Record numbers tuned in, and then immediately went online to complain about how rude Hollywood was about an undercooked sponge or overworked dough.
Each week, the middle-class master bakers are tasked with following one of Hollywood's signature recipes. Each week, they foul it up. There is no limit to the emotional investment a woman or man can make in a rum baba. One aproned clot got in a bit of a muddle and lined his tins with salt, instead of sugar. Another was so hard that Hollywood stood over it, sawing with a knife like a lumberjack who'd met his match.
Everyone knows their job. Hosts Mel and Sue are on standby to say "ooh, matron" if anyone mentions having a large portion.
Mary Berry, officially the nicest woman in the world, smiles apologetically and tries desperately to find something positive to say about an upside-down tomato cake.
And Hollywood is you and me. Only with a goatee. He speaks his mind.

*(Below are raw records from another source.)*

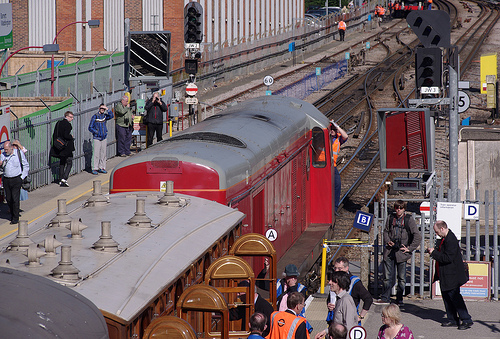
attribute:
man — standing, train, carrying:
[86, 91, 120, 183]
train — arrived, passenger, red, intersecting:
[72, 70, 354, 330]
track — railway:
[349, 51, 396, 108]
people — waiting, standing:
[11, 61, 200, 233]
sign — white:
[442, 85, 486, 118]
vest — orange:
[267, 306, 309, 335]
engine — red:
[133, 142, 216, 196]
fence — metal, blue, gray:
[71, 104, 105, 164]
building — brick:
[35, 3, 189, 75]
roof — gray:
[165, 91, 284, 192]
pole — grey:
[432, 91, 468, 207]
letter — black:
[441, 93, 472, 116]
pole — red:
[33, 56, 70, 120]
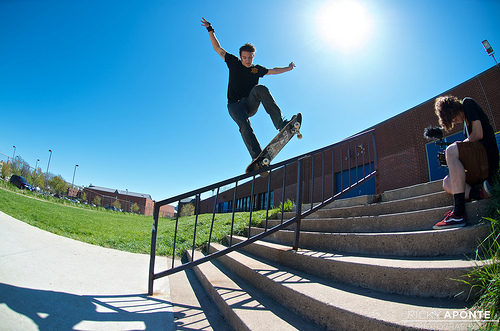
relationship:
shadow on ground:
[0, 276, 180, 330] [4, 240, 153, 329]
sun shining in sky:
[298, 0, 391, 62] [1, 1, 499, 203]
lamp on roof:
[479, 32, 499, 68] [408, 45, 496, 112]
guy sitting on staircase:
[199, 15, 299, 178] [238, 171, 497, 328]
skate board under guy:
[244, 111, 302, 176] [190, 7, 317, 178]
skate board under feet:
[244, 111, 302, 176] [246, 113, 300, 181]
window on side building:
[331, 163, 374, 203] [167, 51, 497, 211]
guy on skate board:
[199, 15, 299, 178] [244, 111, 302, 182]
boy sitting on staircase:
[433, 94, 499, 229] [238, 171, 497, 328]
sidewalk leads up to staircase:
[0, 210, 178, 329] [238, 171, 497, 328]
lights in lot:
[35, 141, 89, 176] [16, 171, 144, 205]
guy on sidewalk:
[199, 15, 299, 178] [1, 245, 201, 330]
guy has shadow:
[199, 15, 299, 178] [0, 276, 180, 327]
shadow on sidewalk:
[0, 276, 180, 327] [1, 245, 201, 330]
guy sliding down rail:
[199, 15, 299, 178] [148, 123, 384, 303]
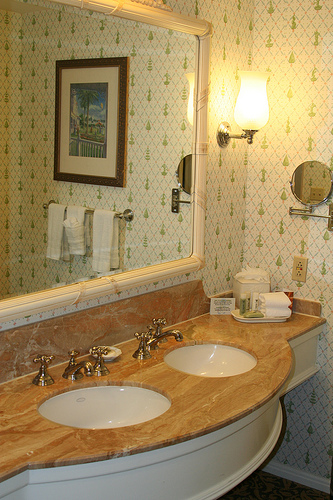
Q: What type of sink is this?
A: Double.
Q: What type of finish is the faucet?
A: Chrome.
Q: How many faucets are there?
A: 2.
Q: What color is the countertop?
A: Brown.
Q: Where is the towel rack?
A: On the same wall as the circular mirror.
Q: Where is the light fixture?
A: Adjacent to the mirror above the vanity.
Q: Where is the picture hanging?
A: Above the towel rack and adjacent to the circular mirror.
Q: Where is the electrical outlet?
A: Below the circular mirror.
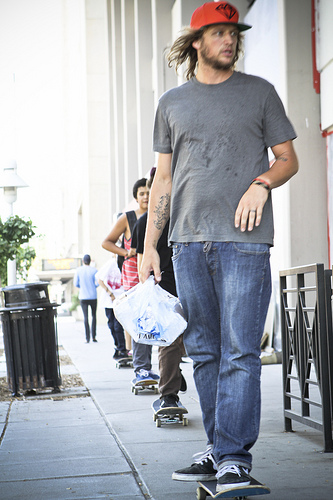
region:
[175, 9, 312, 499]
Man skateboarding down the sidewalk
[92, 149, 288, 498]
Line of men skateboarding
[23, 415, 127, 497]
Cracks in the sidewalk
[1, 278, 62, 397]
Black trashcan on side of road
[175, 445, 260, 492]
Black and white tennis shoes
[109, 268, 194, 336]
Man holding a plastic bag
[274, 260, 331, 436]
Metal gate is open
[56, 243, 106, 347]
Man walking away from group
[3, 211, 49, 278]
Tree growing beside sidewalk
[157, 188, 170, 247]
Tattoo on man's arm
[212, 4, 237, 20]
Black diamond drawing on hat.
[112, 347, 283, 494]
Four skateboards being rode on the sidewalk.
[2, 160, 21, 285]
White street light.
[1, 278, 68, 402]
Brown garbage can.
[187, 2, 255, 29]
Orange and black hat.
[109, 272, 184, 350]
Small white paper bag being held by man.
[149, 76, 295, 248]
Grey tshirt being worn by skateboarder.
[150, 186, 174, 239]
Tattoo on man's right forearm.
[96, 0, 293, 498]
Man in orange cap leading skateboarders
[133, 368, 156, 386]
Blue sneakers worn by skateboarder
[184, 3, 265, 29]
man wearing red hat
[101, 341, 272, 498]
four guys skateboarding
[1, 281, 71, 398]
black city trashcan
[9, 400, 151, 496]
concrete sidewalk in the city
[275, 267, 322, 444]
black iron small fence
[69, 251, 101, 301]
man wearing blue shirt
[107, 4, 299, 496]
man skateboarding wearing gray shirt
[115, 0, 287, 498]
man carrying a grocery bag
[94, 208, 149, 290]
boy with red striped shirt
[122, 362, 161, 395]
blue skateboarding shoes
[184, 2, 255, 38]
the mans hat is orange and black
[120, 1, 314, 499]
the man is riding a skateboard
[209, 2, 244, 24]
the hat has a black diamond on it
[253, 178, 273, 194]
he has 2 rubber bracelets on his wrist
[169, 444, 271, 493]
he is wearing vans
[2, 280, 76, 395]
the garbage can is on the edge of the sidewalk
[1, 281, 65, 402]
the trash can is black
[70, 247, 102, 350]
the person is walking down the street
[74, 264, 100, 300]
the person is waring a baby blue tee shirt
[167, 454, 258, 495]
his sneakers are black and white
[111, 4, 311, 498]
man wearing a red cap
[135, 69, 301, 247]
tee shirt is gray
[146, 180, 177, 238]
tattoo on arm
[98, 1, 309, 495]
man holding a bag on right hand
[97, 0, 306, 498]
man stand on a skateboard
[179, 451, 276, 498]
skateboard is black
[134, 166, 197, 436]
a person on a skateboard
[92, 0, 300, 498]
four persons on skateboards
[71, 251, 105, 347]
person walking down the street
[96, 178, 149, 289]
man wearing a black backpack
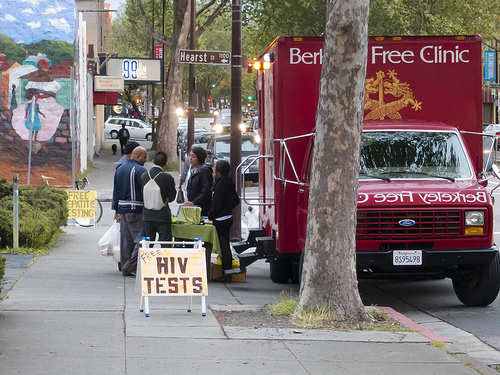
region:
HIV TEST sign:
[99, 216, 239, 318]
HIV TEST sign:
[126, 226, 207, 294]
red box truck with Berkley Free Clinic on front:
[252, 31, 497, 285]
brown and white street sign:
[171, 43, 265, 84]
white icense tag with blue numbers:
[388, 240, 445, 270]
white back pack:
[138, 163, 172, 220]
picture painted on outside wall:
[1, 3, 84, 205]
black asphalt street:
[450, 303, 493, 335]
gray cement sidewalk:
[19, 276, 155, 372]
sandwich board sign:
[130, 228, 235, 343]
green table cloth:
[168, 192, 233, 270]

He says what we'd say, only in the car on the way home, if someone served up a cake so vast and dense the lower tiers turn to clay.
With seemingly innocuous remarks – "That's ambitious" or "Are you all right for time?" – he can send young mums, Jarvis Cocker lookalikes and WI veterans into a tizz.
It's not rudeness. This is a one-man crusade to spare us "clever" cake combinations, so you will never again have to choke down a pear and piccalilli surprise. If you can't stand the heat, get off Planet Hollywood.